──────── Provided text

CFPB said Citizens often didn’t give consumers their full credit from deposits if it was less than the amount of the checks and cash deposited, but acknowledged that some consumers also benefited from this practice when the amount credited exceeded the amount deposited.

Citizens says “the over- and under-credits to consumers were approximately equal,” during that period. The company also notes that over-credited customers would keep the excess funds, while the under-credited customers will be reimbursed.

CFPB says Citizens Bank, between January 2008 and September 2012, only investigated and corrected erroneous deposits greater than $50. Between September 2012 and November 2013, Citizens Bank lowered that amount to deposits greater than $25, according to the release.

────────────────

Job A: In the passage on Citizens Bank deposit errors, what was the dollar threshold for investigating and correcting erroneous deposits between January 2008 and September 2012?
Job B: Using the passage on Citizens Bank deposit errors, explain why the CFPB acknowledged that some consumers benefited from the bank's practice.
Job C: Resume the passage on Citizens Bank deposit errors, picking up after its last sentence.
The entries that come next are not needed.

──────── Dataset extract

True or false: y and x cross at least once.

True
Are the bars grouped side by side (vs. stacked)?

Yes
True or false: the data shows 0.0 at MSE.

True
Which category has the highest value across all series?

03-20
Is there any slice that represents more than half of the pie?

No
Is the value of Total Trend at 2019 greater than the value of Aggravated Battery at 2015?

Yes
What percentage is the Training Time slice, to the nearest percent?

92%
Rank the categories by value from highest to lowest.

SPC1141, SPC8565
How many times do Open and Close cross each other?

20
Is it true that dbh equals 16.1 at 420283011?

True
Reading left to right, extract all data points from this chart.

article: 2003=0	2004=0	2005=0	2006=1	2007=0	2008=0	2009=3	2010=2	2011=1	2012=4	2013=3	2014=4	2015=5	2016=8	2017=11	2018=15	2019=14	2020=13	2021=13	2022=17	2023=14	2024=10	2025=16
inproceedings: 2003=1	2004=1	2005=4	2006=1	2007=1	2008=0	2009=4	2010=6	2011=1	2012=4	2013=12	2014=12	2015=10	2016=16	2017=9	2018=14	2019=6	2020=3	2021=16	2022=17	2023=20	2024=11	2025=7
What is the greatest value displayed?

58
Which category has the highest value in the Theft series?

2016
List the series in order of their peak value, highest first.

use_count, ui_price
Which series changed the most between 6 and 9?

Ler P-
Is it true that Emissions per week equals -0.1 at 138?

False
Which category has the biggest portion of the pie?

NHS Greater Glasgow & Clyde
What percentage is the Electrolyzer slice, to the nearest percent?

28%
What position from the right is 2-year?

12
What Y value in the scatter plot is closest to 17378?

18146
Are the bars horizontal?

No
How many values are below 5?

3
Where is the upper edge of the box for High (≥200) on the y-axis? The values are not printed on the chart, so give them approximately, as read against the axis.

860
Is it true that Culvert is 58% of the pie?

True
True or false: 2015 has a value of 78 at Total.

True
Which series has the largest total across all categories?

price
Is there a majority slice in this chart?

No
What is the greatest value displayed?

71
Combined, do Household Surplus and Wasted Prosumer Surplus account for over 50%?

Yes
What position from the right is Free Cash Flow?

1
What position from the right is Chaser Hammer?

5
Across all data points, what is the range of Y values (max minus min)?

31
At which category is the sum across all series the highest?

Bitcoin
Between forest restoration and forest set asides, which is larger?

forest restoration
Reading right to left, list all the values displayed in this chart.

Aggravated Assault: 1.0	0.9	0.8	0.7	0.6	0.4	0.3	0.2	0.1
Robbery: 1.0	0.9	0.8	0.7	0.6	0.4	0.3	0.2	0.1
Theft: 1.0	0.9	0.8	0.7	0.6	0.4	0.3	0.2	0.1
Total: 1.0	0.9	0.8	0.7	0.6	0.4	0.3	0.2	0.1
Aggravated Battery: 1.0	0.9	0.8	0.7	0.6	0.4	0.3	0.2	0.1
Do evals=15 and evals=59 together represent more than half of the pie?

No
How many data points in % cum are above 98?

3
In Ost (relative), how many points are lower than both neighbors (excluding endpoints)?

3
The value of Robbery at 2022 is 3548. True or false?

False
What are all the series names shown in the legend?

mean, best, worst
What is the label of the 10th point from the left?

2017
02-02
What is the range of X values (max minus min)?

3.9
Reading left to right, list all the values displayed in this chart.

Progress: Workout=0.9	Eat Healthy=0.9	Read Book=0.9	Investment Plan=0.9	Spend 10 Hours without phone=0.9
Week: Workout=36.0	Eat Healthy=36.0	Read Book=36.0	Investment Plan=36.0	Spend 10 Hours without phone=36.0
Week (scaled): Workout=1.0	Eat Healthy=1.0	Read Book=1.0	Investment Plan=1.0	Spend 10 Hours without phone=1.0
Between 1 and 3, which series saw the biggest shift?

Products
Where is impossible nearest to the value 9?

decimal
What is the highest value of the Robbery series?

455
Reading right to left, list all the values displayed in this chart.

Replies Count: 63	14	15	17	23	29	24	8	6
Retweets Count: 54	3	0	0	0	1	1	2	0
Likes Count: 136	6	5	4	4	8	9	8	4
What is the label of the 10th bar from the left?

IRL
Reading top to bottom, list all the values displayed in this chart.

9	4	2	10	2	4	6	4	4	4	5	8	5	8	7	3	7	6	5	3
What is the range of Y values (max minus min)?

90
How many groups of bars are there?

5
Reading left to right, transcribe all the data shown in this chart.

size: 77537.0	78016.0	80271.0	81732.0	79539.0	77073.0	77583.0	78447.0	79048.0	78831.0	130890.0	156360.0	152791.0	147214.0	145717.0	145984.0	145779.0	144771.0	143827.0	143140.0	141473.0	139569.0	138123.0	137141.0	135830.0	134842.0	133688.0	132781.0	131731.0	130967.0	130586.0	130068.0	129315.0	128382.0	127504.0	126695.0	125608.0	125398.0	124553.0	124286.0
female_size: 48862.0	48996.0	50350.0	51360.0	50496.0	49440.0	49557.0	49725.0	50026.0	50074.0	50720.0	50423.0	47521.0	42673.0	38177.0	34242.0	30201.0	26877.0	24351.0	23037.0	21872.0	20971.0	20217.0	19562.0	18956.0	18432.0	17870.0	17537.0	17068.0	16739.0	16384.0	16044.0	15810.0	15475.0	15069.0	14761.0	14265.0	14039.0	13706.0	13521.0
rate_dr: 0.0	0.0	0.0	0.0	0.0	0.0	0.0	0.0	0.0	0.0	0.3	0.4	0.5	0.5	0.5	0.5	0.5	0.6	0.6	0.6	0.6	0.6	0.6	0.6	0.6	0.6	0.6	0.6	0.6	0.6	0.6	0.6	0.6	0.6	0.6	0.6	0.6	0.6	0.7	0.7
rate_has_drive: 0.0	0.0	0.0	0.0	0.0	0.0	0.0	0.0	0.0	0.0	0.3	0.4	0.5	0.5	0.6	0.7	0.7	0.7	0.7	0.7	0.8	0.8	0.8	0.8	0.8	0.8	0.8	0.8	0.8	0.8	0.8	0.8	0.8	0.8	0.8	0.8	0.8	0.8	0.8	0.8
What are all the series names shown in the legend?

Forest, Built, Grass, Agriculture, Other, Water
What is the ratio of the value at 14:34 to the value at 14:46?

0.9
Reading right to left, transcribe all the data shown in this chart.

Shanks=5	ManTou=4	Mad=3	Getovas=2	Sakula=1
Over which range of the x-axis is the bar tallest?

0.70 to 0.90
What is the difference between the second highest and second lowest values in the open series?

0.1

────────────────

Result A: Only deposits greater than $50 were investigated and corrected.

Result B: Some consumers were credited with more than the amount of the checks and cash they deposited. Citizens says these over-credited customers keep the excess funds.

Result C:
The CFPB ordered Citizens Bank pay $11 million to redress the negatively affected consumers along with any fees the consumer might have incurred, such as overdraft fees, insufficient fund fees and monthly maintenance fees. The agency further ordered Citizens to pay a $7.5 million penalty fee to CFPB’s Civil Penalty Fund.

The FDIC is separately ordering Citizens Bank of Pennsylvania to pay a $3 million civic penalty and a $3 million refund to business account holders. The FDIC said violations by Citizens Bank of Pennsylvania affected consumers and businesses who held more than 475,000 accounts. The OCC separately ordered Citizens Bank NA pay an additional $10 million civil penalty.

Citizens said in a statement that it has “adequate reserves to cover the redress and fines.”